I’m curvy, even fat, but there are a heck of a lot of people who are think I am beautiful. However, honestly, I don’t care much anymore what people think. To my great joy, I am being used for great things. Whereas once I needed to be healed, now I am used to serve, help and heal others. That I am healthy enough to speak into others’ lives is the greatest encouragement of all to me. I’m still on this journey, but every day I am learning a bit more about love, beauty and freedom.
And right alongside me is my friend who did not die but also has grown into freedom. Whenever I look at her I am overwhelmed with how far she has come. She knows she is beautiful and free; every day I see her growing in Truth. In fact, she started a blog and a movement that is changing lives with her story, passion, and great love. Just as she changed my life. My beautiful sister Merry; whose blog you are looking at right now.

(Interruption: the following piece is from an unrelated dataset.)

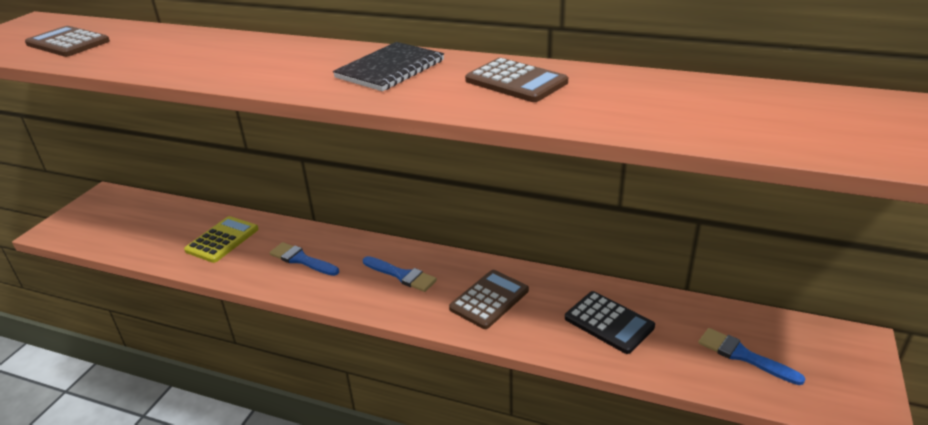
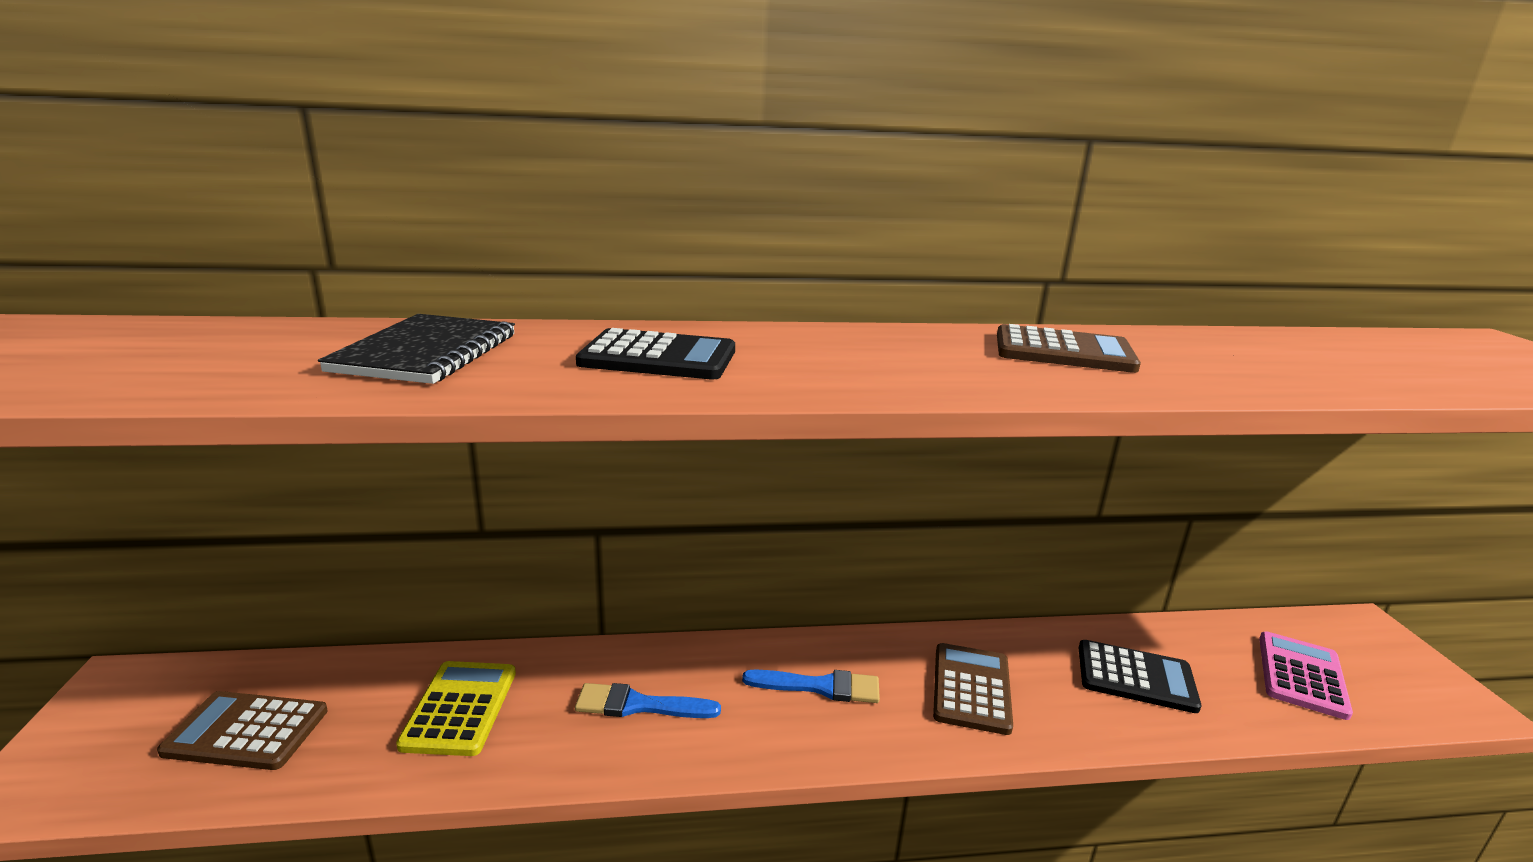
camera: 30 degrees left, 10 degrees down
(68, 43) = (151, 360): brown calculator -> brown calculator (246, 731)
(271, 62) = (658, 357): none -> black calculator
(390, 69) = (869, 351): black notebook -> black notebook (426, 353)
(743, 356) = (1301, 675): blue brush -> pink calculator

Merry and me, we’re not superheroes. Our stories aren’t way out there, once in a lifetime, nice but totally unrealistic. I’m real, I’m very imperfect, I’m me…a run of the mill, everyday girl not so different from you. I’m also free, beautiful, and loved. Remember that, remember that whoever you are, wherever you are on this long hard road, you are not alone and you are not a lost cause. There is hope and freedom even for you…even for me. Keep fighting, keep going, and keep getting back up no matter how many times you mess up. Skinny is a lie. You and me; we are so, so much more.